### Work request
Only the lines from the first line of the material below to the line containing "is an image", inclusive, should be copied, each exactly as written.

### Given information
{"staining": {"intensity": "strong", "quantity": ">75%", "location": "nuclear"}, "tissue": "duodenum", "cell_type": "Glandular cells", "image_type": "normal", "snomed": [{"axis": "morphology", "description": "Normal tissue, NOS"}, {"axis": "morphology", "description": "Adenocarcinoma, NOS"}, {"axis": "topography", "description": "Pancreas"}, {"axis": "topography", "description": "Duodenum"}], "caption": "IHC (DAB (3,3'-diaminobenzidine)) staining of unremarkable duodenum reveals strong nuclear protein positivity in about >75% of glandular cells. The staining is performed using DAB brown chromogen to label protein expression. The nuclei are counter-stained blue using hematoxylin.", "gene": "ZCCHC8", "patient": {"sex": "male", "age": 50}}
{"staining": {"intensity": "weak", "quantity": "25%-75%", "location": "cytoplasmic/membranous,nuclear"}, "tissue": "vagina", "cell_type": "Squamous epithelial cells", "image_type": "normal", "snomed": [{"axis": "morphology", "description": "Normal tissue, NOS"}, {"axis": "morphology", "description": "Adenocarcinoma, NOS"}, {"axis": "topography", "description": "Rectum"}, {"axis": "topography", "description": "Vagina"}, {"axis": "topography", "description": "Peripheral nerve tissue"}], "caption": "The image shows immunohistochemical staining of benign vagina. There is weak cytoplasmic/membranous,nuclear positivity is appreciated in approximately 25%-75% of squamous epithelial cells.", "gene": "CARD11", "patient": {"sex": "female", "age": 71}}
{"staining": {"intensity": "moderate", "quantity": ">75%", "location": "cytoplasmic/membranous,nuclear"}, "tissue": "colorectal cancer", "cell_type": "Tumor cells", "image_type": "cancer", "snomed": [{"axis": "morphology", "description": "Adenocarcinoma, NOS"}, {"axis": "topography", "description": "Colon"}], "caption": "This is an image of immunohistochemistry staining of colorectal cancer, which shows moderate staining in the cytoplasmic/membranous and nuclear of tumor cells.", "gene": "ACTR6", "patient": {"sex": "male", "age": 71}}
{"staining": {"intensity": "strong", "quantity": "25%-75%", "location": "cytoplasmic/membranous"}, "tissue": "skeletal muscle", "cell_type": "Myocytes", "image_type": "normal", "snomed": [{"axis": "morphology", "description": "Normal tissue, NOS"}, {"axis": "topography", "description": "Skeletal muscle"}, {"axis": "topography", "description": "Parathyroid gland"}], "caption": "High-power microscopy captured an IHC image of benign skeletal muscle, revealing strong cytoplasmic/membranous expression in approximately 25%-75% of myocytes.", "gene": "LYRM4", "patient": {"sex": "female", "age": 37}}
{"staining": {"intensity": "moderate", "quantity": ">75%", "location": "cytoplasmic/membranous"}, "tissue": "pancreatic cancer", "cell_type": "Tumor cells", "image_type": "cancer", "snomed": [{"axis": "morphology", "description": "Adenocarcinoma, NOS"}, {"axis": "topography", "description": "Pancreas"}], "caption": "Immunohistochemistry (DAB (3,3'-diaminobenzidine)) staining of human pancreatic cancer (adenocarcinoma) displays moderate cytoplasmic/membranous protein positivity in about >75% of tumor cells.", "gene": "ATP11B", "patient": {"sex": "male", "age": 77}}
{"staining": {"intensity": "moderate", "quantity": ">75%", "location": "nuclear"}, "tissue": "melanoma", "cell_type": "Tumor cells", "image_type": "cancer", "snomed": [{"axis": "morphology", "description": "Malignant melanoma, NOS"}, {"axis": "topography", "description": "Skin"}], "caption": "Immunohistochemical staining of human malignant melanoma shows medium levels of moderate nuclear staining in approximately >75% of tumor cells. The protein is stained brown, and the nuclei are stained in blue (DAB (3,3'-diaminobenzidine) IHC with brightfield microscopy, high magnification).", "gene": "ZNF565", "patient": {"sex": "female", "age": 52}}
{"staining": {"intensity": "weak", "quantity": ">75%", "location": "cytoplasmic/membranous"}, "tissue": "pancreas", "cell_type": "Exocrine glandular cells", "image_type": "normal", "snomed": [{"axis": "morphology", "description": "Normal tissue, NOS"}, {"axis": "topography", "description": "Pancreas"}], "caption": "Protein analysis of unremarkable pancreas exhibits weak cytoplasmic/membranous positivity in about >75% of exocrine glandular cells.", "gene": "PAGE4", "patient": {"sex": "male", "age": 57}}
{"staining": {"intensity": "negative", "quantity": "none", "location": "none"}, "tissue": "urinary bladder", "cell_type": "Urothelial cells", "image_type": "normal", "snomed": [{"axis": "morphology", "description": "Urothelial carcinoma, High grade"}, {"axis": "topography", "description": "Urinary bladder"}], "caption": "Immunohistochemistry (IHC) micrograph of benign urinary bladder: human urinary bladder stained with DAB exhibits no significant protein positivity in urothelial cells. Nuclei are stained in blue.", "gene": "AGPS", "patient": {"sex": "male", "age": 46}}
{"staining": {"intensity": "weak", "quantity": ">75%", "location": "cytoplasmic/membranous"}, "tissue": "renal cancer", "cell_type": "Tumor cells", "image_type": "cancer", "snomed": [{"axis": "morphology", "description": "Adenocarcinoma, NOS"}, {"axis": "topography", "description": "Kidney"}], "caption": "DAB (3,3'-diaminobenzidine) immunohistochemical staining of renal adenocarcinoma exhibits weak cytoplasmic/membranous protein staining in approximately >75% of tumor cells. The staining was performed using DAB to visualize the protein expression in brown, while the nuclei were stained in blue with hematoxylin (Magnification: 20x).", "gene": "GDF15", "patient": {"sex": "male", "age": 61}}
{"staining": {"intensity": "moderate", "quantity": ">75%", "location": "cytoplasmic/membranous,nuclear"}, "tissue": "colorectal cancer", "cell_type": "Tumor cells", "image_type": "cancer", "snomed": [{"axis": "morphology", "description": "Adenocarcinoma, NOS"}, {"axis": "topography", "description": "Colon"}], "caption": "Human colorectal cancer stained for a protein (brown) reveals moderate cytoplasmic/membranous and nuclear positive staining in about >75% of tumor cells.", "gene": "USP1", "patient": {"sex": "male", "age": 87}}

### Answer box
{"staining": {"intensity": "strong", "quantity": ">75%", "location": "nuclear"}, "tissue": "duodenum", "cell_type": "Glandular cells", "image_type": "normal", "snomed": [{"axis": "morphology", "description": "Normal tissue, NOS"}, {"axis": "morphology", "description": "Adenocarcinoma, NOS"}, {"axis": "topography", "description": "Pancreas"}, {"axis": "topography", "description": "Duodenum"}], "caption": "IHC (DAB (3,3'-diaminobenzidine)) staining of unremarkable duodenum reveals strong nuclear protein positivity in about >75% of glandular cells. The staining is performed using DAB brown chromogen to label protein expression. The nuclei are counter-stained blue using hematoxylin.", "gene": "ZCCHC8", "patient": {"sex": "male", "age": 50}}
{"staining": {"intensity": "weak", "quantity": "25%-75%", "location": "cytoplasmic/membranous,nuclear"}, "tissue": "vagina", "cell_type": "Squamous epithelial cells", "image_type": "normal", "snomed": [{"axis": "morphology", "description": "Normal tissue, NOS"}, {"axis": "morphology", "description": "Adenocarcinoma, NOS"}, {"axis": "topography", "description": "Rectum"}, {"axis": "topography", "description": "Vagina"}, {"axis": "topography", "description": "Peripheral nerve tissue"}], "caption": "The image shows immunohistochemical staining of benign vagina. There is weak cytoplasmic/membranous,nuclear positivity is appreciated in approximately 25%-75% of squamous epithelial cells.", "gene": "CARD11", "patient": {"sex": "female", "age": 71}}
{"staining": {"intensity": "moderate", "quantity": ">75%", "location": "cytoplasmic/membranous,nuclear"}, "tissue": "colorectal cancer", "cell_type": "Tumor cells", "image_type": "cancer", "snomed": [{"axis": "morphology", "description": "Adenocarcinoma, NOS"}, {"axis": "topography", "description": "Colon"}], "caption": "This is an image of immunohistochemistry staining of colorectal cancer, which shows moderate staining in the cytoplasmic/membranous and nuclear of tumor cells.", "gene": "ACTR6", "patient": {"sex": "male", "age": 71}}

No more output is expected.